TASK INSTRUCTIONS: Exclude all images and print the entries below exactly.

(Records from a collection)
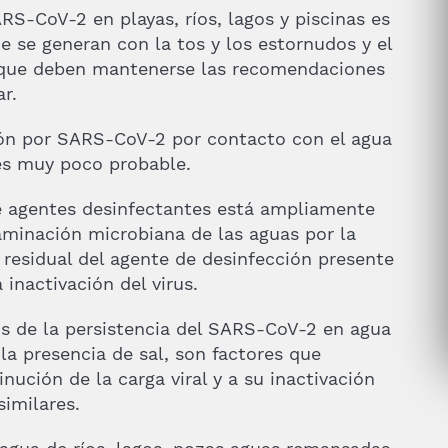
ARS-CoV-2 en playas, ríos, lagos y piscinas es
ue se generan con la tos y los estornudos y el
o que deben mantenerse las recomendaciones
ar.
cción por SARS-CoV-2 por contacto con el agua
es muy poco probable.
de agentes desinfectantes está ampliamente
taminación microbiana de las aguas por la
 residual del agente de desinfección presente
 inactivación del virus.
s de la persistencia del SARS-CoV-2 en agua
 la presencia de sal, son factores que
ución de la carga viral y a su inactivación
similares.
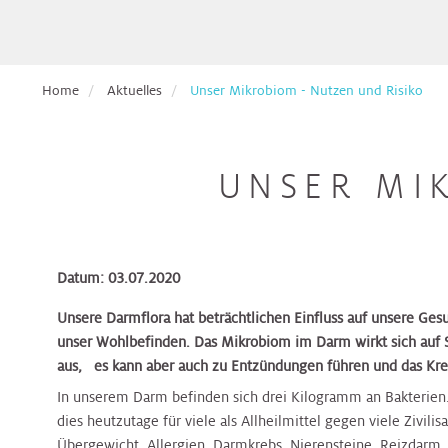
Pflege
Aufnahmetage
Hals,
Ethikberatung
für
Veranstaltungen
Nasen,
Beckenbodenzentrum
Brust-
Krebspatient*innen
Ohren
Dermatologie
Dermatologie
Dermatologie
Gesundheitszentrum
Studienanfragen:
Broschüren
Absolvent*innen
Home
Aktuelles
Unser Mikrobiom - Nutzen und Risiko
wiss.
&
Berufsdermatologisches
Selbsthilfegruppen
der
Arbeiten
Formulare
Haut
Diätologie
Gynäkologie
Zentrum
Diätologie
Darm-
für
Krebsakademie
zum
(BDZ)
Gesundheitszentrum
Eltern
Download
UNSER MI
Pflegepool
&
Herz
Ernährungsteam
Innere
Ernährungsteam
Kontakt
Elisabethinen
Kinder
Medizin
Brust-
EndoProthetikZentrum
Befunde
Gesundheitszentrum
anfordern
Kinderheilkunde
Gastroenterologie
Gastroenterologie
Krebsakademie
Beratungsangebote
Datum: 03.07.2020
&
Hals,
Gynäkologisches
Innviertel
Kinderspezialchirurgie
Nasen,
Darm-
Tumorzentrum
Unsere Darmflora hat beträchtlichen Einfluss auf unsere Ges
Patientenvorstellung
Gynäkologie
Gynäkologie
Ohren
Gesundheitszentrum
unser Wohlbefinden. Das Mikrobiom im Darm wirkt sich auf
im
&
&
aus, es kann aber auch zu Entzündungen führen und das Kre
Tumorboard
Lunge
Geburtshilfe
Geburtshilfe
Hautkrebszentrum
Hygiene,
EndoProthetikZentrum
In unserem Darm befinden sich drei Kilogramm an Bakterien. 
Mikrobiologie
dies heutzutage für viele als Allheilmittel gegen viele Zivili
Terminvereinbarung
Niere,
Hämatologie
Hämatologie
Hämatoonkologisches
und
Übergewicht, Allergien, Darmkrebs, Nierensteine, Reizdarm,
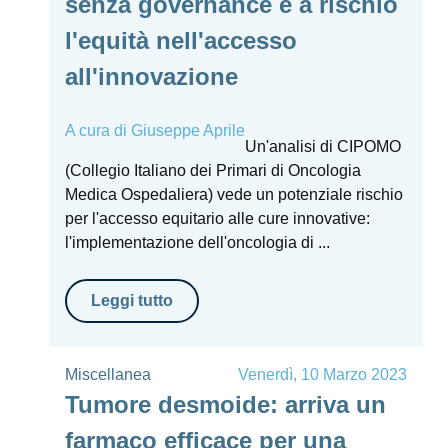
senza governance è a rischio
l'equità nell'accesso
all'innovazione
A cura di
Giuseppe Aprile
Un'analisi di CIPOMO
(Collegio Italiano dei Primari di Oncologia
Medica Ospedaliera) vede un potenziale rischio
per l'accesso equitario alle cure innovative:
l'implementazione dell'oncologia di ...
Leggi tutto
Miscellanea
Venerdì, 10 Marzo 2023
Tumore desmoide: arriva un
farmaco efficace per una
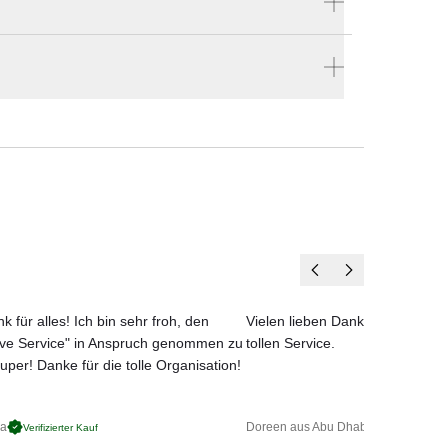
Hersteller:
Stern
len
en vier Wänden.
00 
k für alles! Ich bin sehr froh, den
Vielen lieben Dank für das net
ove Service" in Anspruch genommen zu
tollen Service.
uper! Danke für die tolle Organisation!
ga
Doreen aus Abu Dhabi
Verifizierter Kauf
Verifizierter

TASK RESPONSE:
ARS-CoV-2 en playas, ríos, lagos y piscinas es
ue se generan con la tos y los estornudos y el
o que deben mantenerse las recomendaciones
ar.
cción por SARS-CoV-2 por contacto con el agua
es muy poco probable.
de agentes desinfectantes está ampliamente
taminación microbiana de las aguas por la
 residual del agente de desinfección presente
 inactivación del virus.
s de la persistencia del SARS-CoV-2 en agua
 la presencia de sal, son factores que
ución de la carga viral y a su inactivación
similares.
Pflege
Aufnahmetage
Hals,
Ethikberatung
für
Veranstaltungen
Nasen,
Beckenbodenzentrum
Brust-
Krebspatient*innen
Ohren
Dermatologie
Dermatologie
Dermatologie
Gesundheitszentrum
Studienanfragen:
Broschüren
Absolvent*innen
Home
Aktuelles
Unser Mikrobiom - Nutzen und Risiko
wiss.
&
Berufsdermatologisches
Selbsthilfegruppen
der
Arbeiten
Formulare
Haut
Diätologie
Gynäkologie
Zentrum
Diätologie
Darm-
für
Krebsakademie
zum
(BDZ)
Gesundheitszentrum
Eltern
Download
UNSER MI
Pflegepool
&
Herz
Ernährungsteam
Innere
Ernährungsteam
Kontakt
Elisabethinen
Kinder
Medizin
Brust-
EndoProthetikZentrum
Befunde
Gesundheitszentrum
anfordern
Kinderheilkunde
Gastroenterologie
Gastroenterologie
Krebsakademie
Beratungsangebote
Datum: 03.07.2020
&
Hals,
Gynäkologisches
Innviertel
Kinderspezialchirurgie
Nasen,
Darm-
Tumorzentrum
Unsere Darmflora hat beträchtlichen Einfluss auf unsere Ges
Patientenvorstellung
Gynäkologie
Gynäkologie
Ohren
Gesundheitszentrum
unser Wohlbefinden. Das Mikrobiom im Darm wirkt sich auf
im
&
&
aus, es kann aber auch zu Entzündungen führen und das Kre
Tumorboard
Lunge
Geburtshilfe
Geburtshilfe
Hautkrebszentrum
Hygiene,
EndoProthetikZentrum
In unserem Darm befinden sich drei Kilogramm an Bakterien. 
Mikrobiologie
dies heutzutage für viele als Allheilmittel gegen viele Zivili
Terminvereinbarung
Niere,
Hämatologie
Hämatologie
Hämatoonkologisches
und
Übergewicht, Allergien, Darmkrebs, Nierensteine, Reizdarm,
senza governance è a rischio
l'equità nell'accesso
all'innovazione
A cura di
Giuseppe Aprile
Un'analisi di CIPOMO
(Collegio Italiano dei Primari di Oncologia
Medica Ospedaliera) vede un potenziale rischio
per l'accesso equitario alle cure innovative:
l'implementazione dell'oncologia di ...
Leggi tutto
Miscellanea
Venerdì, 10 Marzo 2023
Tumore desmoide: arriva un
farmaco efficace per una
Hersteller:
Stern
len
en vier Wänden.
00 
k für alles! Ich bin sehr froh, den
Vielen lieben Dank für das net
ove Service" in Anspruch genommen zu
tollen Service.
uper! Danke für die tolle Organisation!
ga
Doreen aus Abu Dhabi
Verifizierter Kauf
Verifizierter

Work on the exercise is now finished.